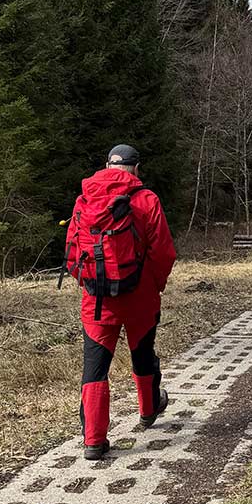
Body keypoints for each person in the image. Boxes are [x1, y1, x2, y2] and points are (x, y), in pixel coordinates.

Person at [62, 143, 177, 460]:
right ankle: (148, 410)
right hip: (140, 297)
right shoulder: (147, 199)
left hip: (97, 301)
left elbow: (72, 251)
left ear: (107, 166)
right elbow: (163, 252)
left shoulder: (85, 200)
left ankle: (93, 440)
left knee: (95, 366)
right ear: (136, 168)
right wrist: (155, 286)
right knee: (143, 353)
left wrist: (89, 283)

--

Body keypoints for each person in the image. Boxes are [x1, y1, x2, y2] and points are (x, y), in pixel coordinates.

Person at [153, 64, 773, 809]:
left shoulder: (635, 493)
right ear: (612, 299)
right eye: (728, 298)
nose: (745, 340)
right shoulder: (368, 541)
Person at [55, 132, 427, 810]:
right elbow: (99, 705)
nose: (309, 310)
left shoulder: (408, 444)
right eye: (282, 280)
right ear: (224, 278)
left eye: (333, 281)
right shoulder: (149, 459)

---

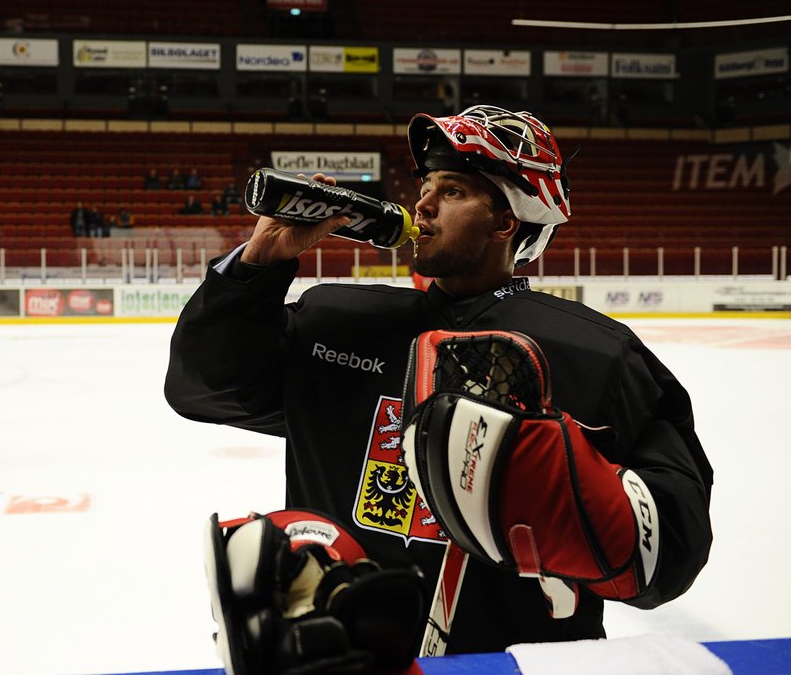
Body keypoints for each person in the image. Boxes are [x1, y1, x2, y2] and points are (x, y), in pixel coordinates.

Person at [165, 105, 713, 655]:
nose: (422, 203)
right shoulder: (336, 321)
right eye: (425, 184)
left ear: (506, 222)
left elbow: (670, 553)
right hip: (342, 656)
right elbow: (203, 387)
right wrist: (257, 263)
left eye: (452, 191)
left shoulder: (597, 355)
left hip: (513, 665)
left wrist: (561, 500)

▶ [WHAT IS REQUIRED] The lines above, starting at the one with "right shoulder: (368, 541)" and ending at the one with "right shoulder: (149, 459)", are the only ones to return, exactly as written.

▶ [COMPLETED EXERCISE]
right shoulder: (368, 541)
Person at [55, 132, 427, 810]:
right elbow: (99, 705)
nose: (309, 310)
left shoulder: (408, 444)
right eye: (282, 280)
right ear: (224, 278)
left eye: (333, 281)
right shoulder: (149, 459)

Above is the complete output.